→ GIVEN PASSAGE:
·····

Joel Spolsky and Jeff Atwood raised some controversy when discussing quality and unit testing on their Stack Overflow podcast (or, a transcript of the relevant part). Joel started off that part of the conversation:
But, I feel like if a team really did have 100% code coverage of their unit tests, there'd be a couple of problems. One, they would have spent an awful lot of time writing unit tests, and they wouldn't necessarily be able to pay for that time in improved quality. I mean, they'd have some improved quality, and they'd have the ability to change things in their code with the confidence that they don't break anything, but that's it.

But the real problem with unit tests as I've discovered is that the type of changes that you tend to make as code evolves tend to break a constant percentage of your unit tests. Sometimes you will make a change to your code that, somehow, breaks 10% of your unit tests. Intentionally. Because you've changed the design of something... you've moved a menu, and now everything that relied on that menu being there... the menu is now elsewhere. And so all those tests now break. And you have to be able to go in and recreate those tests to reflect the new reality of the code.

So the end result is that, as your project gets bigger and bigger, if you really have a lot of unit tests, the amount of investment you'll have to make in maintaining those unit tests, keeping them up-to-date and keeping them passing, starts to become disproportional to the amount of benefit that you get out of them.
Apparently, that was enough for others to come out of the shadows and discuss frankly why they don't see value in unit tests.

Joel was talking about people who suggest having 100% code coverage, but he said a couple of things about unit testing in general, namely the second and third paragraphs I quoted above: that changes to code may cause a ripple effect where you need to update up to 10% of your tests, and that "as your project gets bigger ... [effort maintaining your tests] starts to become disproportional to the amount of benefit that you get out of them."

·····

→ SOURCE INFORMATION:
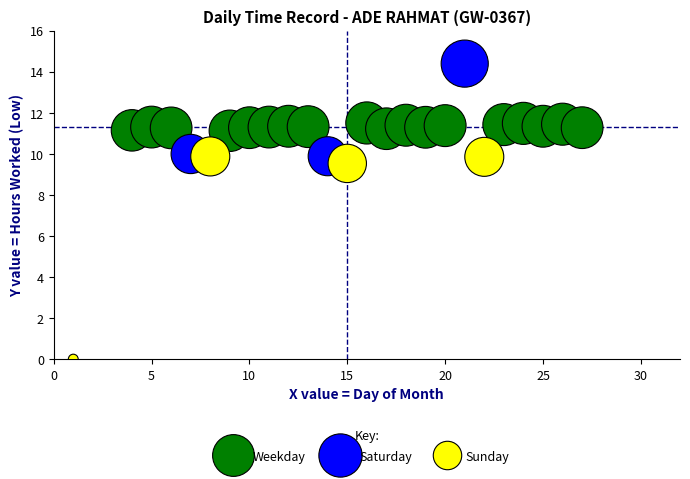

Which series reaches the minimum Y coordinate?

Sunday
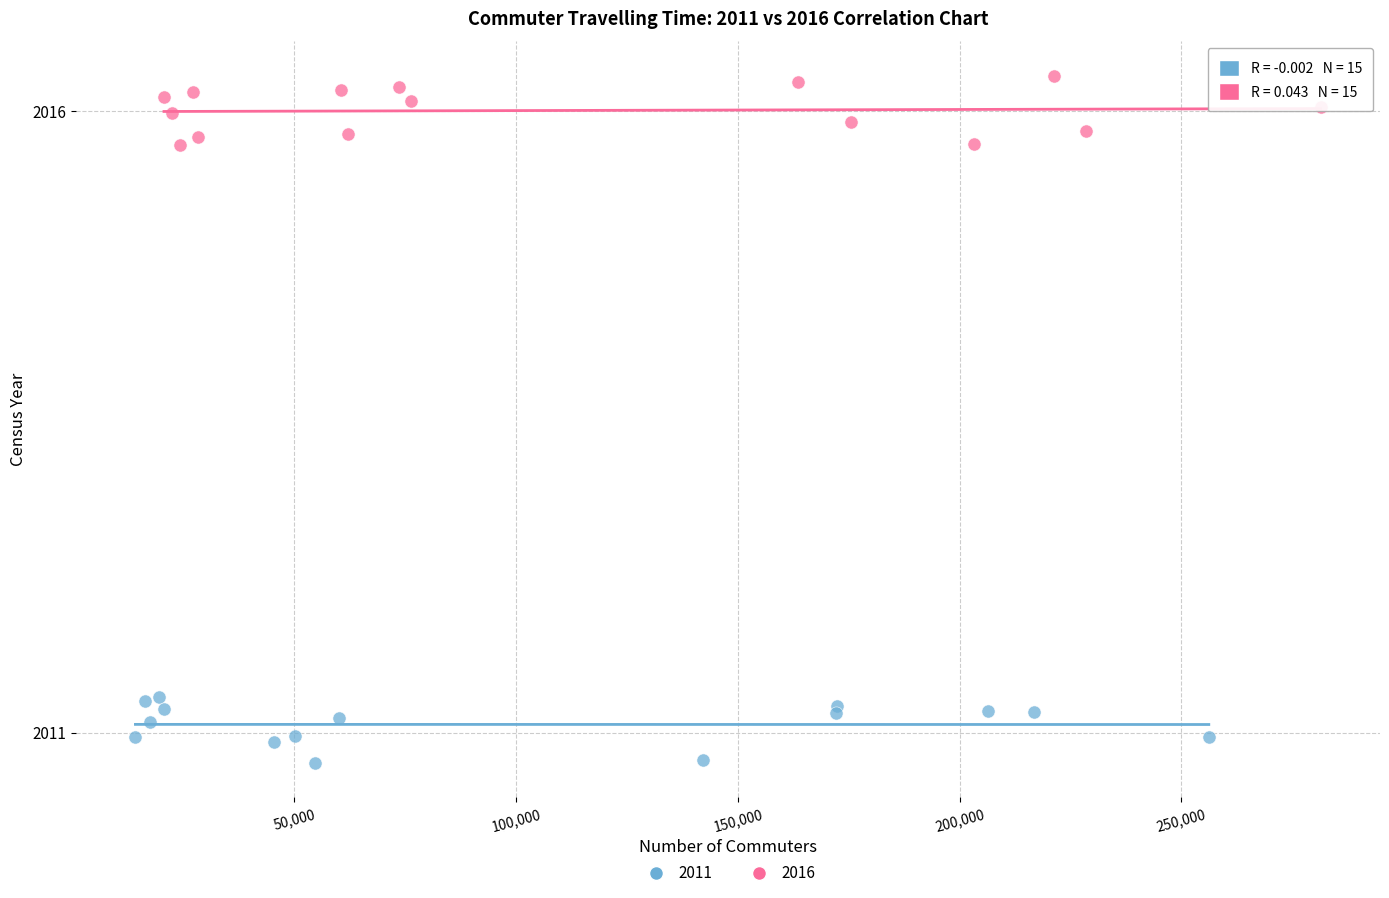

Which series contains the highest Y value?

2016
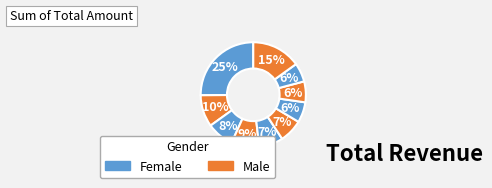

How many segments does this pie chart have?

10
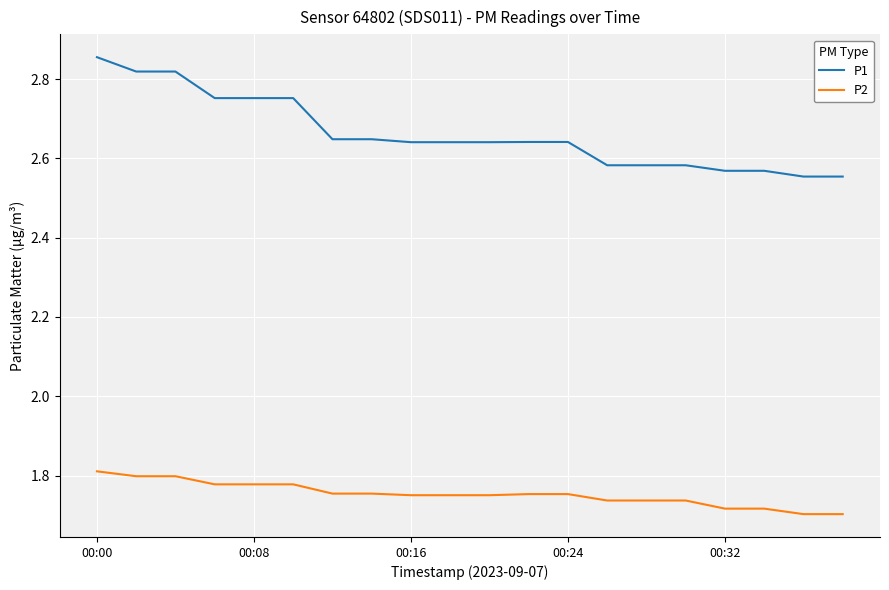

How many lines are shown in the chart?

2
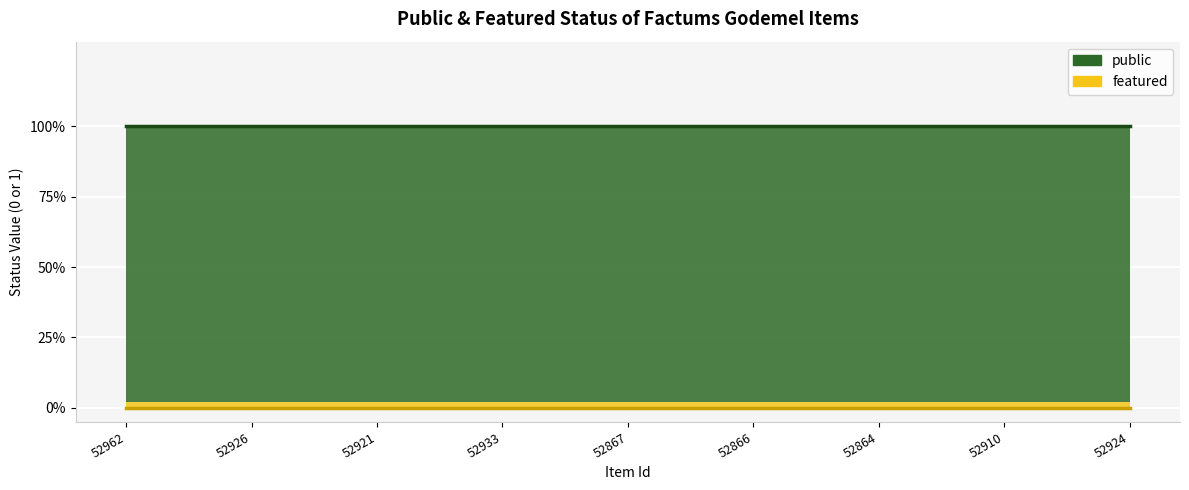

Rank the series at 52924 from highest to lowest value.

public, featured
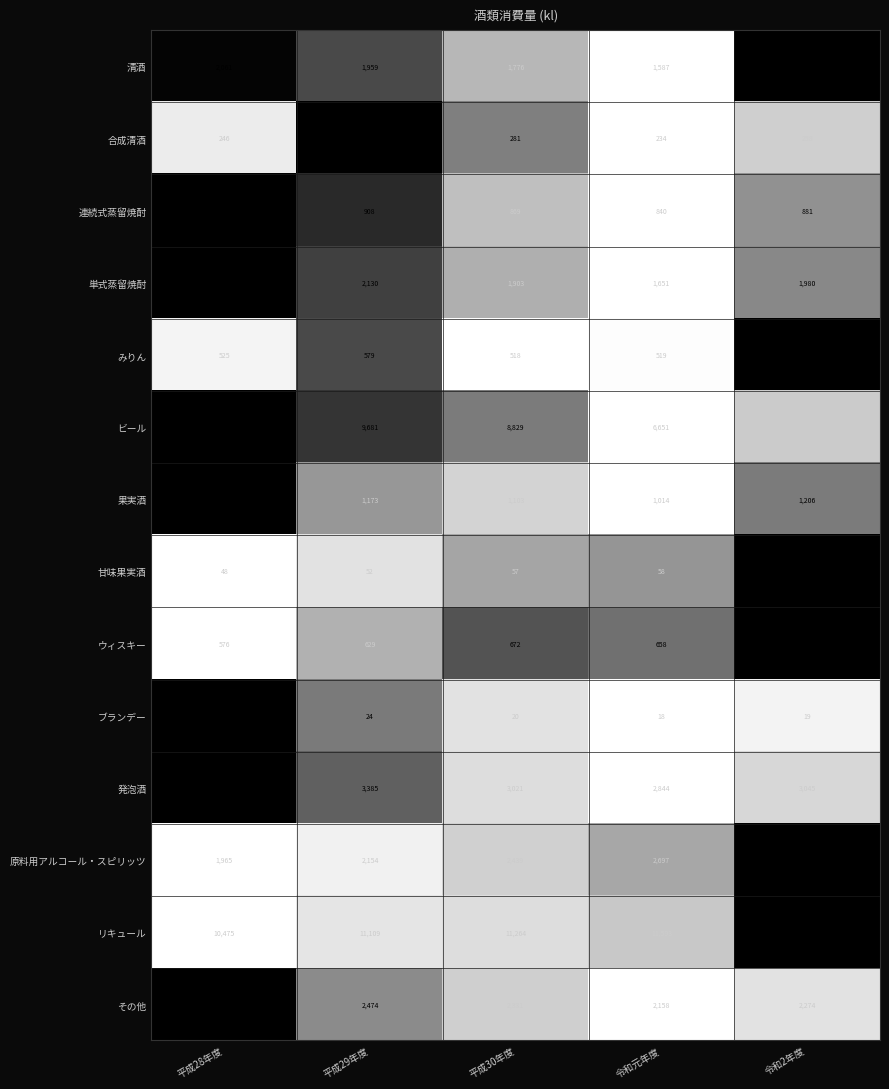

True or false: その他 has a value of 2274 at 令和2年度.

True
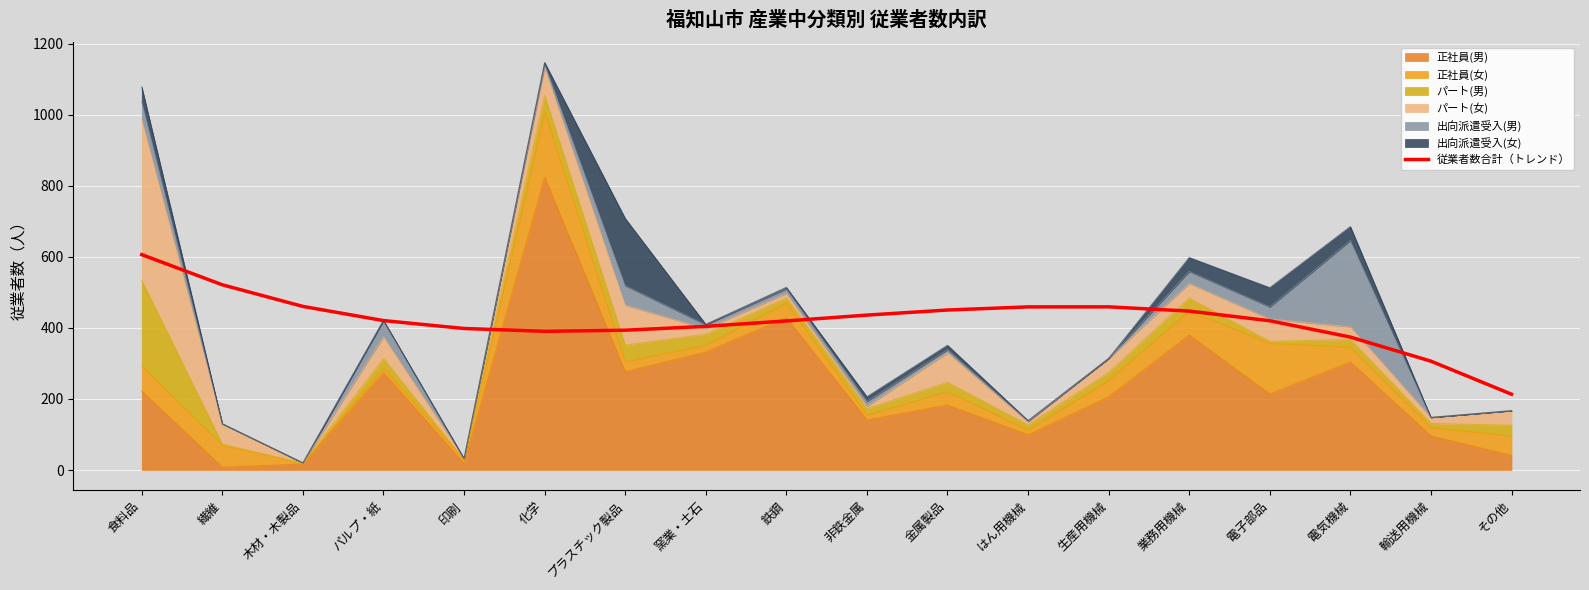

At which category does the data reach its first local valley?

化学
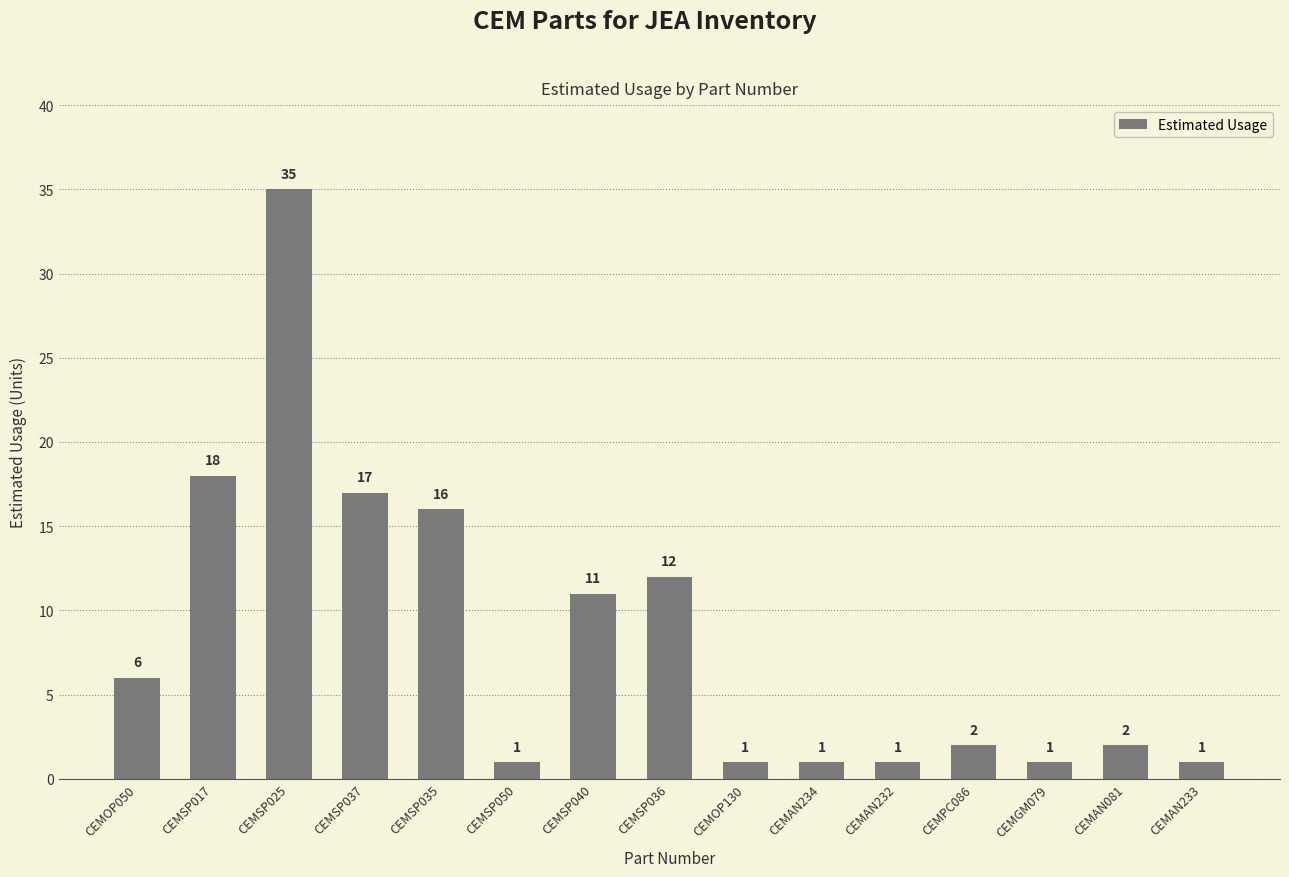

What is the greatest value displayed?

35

·····

→ TASK OBJECTIVE:
Copy word for word the stretch of the unit-testing passage from "So the end result" through "in unit tests.".

→ SOLUTION FOR THIS EXERCISE:
So the end result is that, as your project gets bigger and bigger, if you really have a lot of unit tests, the amount of investment you'll have to make in maintaining those unit tests, keeping them up-to-date and keeping them passing, starts to become disproportional to the amount of benefit that you get out of them.
Apparently, that was enough for others to come out of the shadows and discuss frankly why they don't see value in unit tests.